Assume there are \(J\) mutually exclusive social groups in the population with \(J\geq {2}\). Let \(r_{jk}\) denote the estimated rate in the kth age group within the jth social group, \(j=1,...J;k=1,...K\). Then \(r_{jk}=\frac{d_{jk}}{N_{jk}}\), where \(d_{jk}\) is the number of events and \(N_{jk}\) is the number of person years in the kth age group within the jth social group. The age-adjusted rate (also called directly standardized rate) estimate for an event (e.g., cancer) in the jth social group is calculated as:
$$y_{j}={\sum}_{k=1}^{K}w_{k}r_{jk}$$
where \(w_{k}\) is the standard population weight attached to age group \(k\) (https://seer.cancer.gov/stdpopulations/.)

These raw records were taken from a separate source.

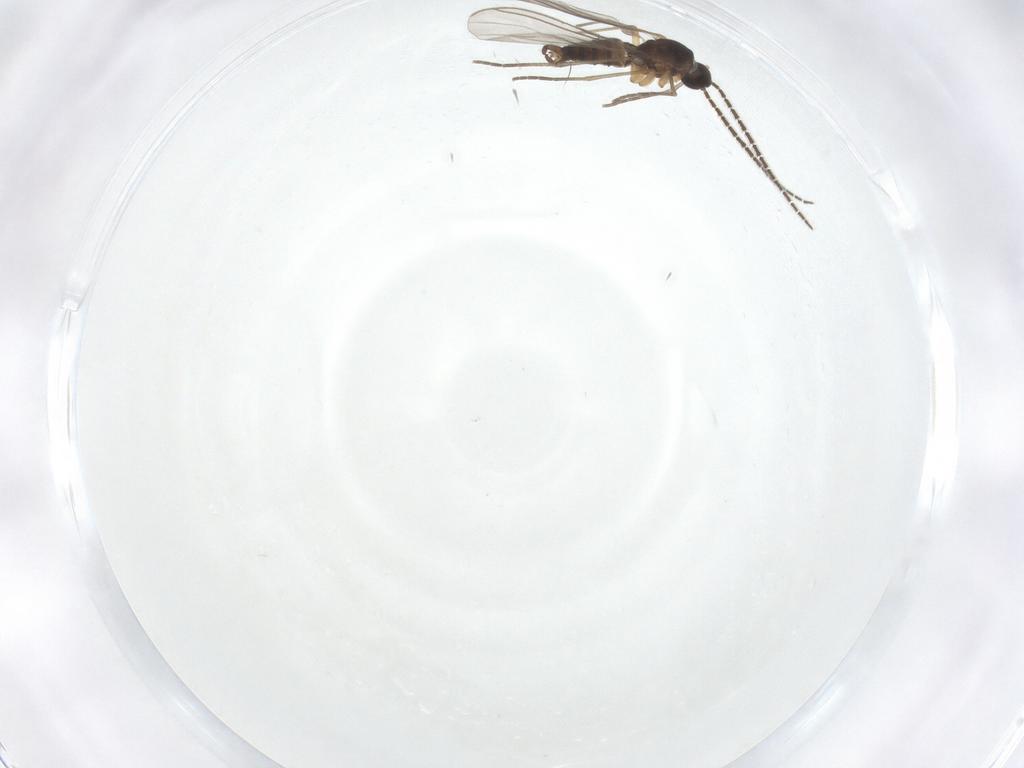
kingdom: Animalia
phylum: Arthropoda
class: Insecta
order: Diptera
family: Sciaridae
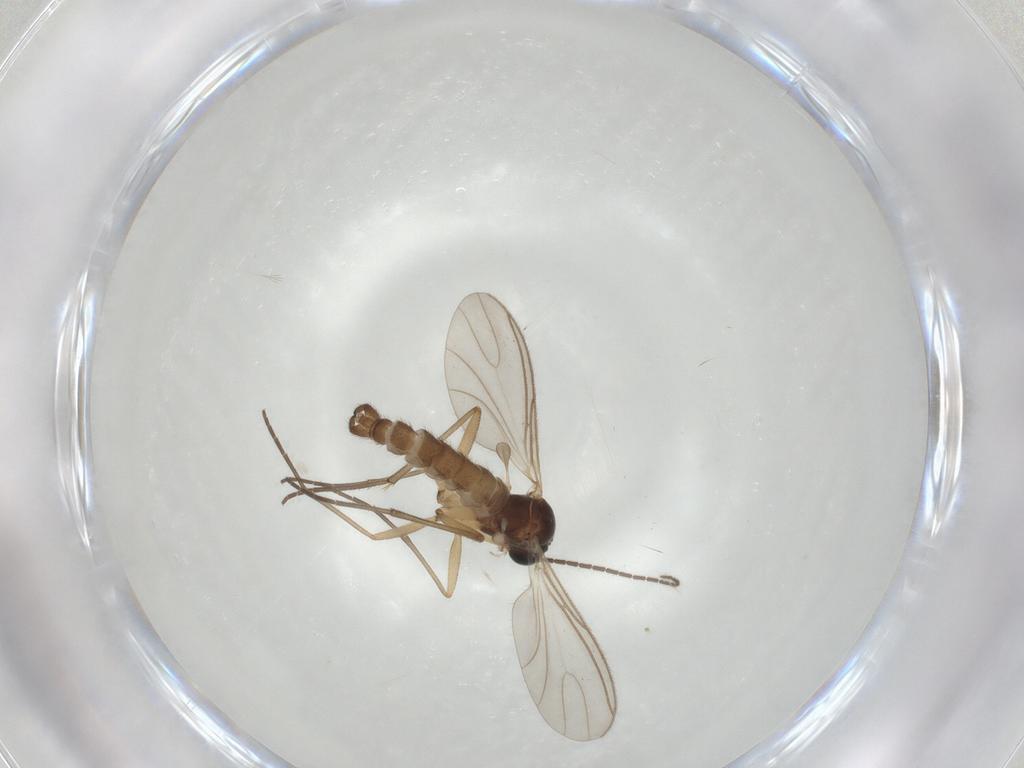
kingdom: Animalia
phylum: Arthropoda
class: Insecta
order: Diptera
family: Sciaridae
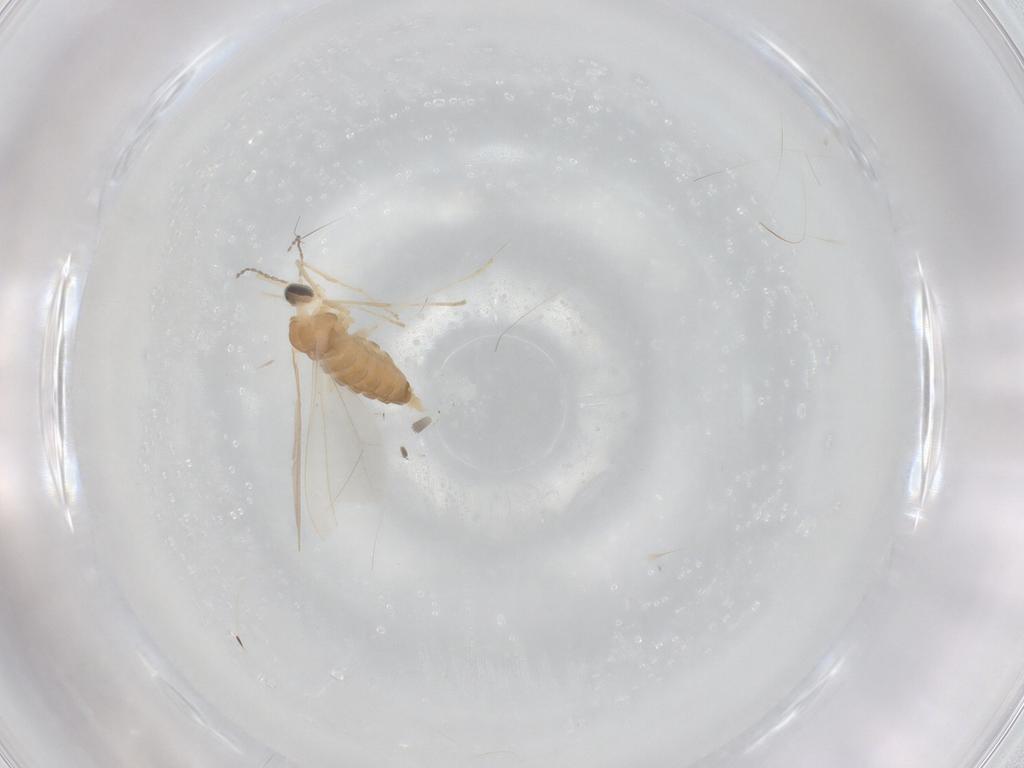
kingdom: Animalia
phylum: Arthropoda
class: Insecta
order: Diptera
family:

Assume that \(d_{jk} \sim Poisson {(N_{jk}\lambda_{jk})},\) where \(\lambda_{jk}\) is the true rate and population size for the kth age category in the jth social group, then the variance of the age-adjusted rate \(y_{j}\) is:
$$\sigma_{j}^{2}={\sum}_{k=1}^{K}\frac{w_{k}^{2}}{N_{jk}}\lambda_{jk}$$
An unbiased estimate of the variance \(\sigma_{j}^{2}\) is:
$$\hat{\sigma}_{j}^{2}={\sum}_{k=1}^{K}\frac{W_{k}^{2}}{N_{jk}}d_{jk}$$.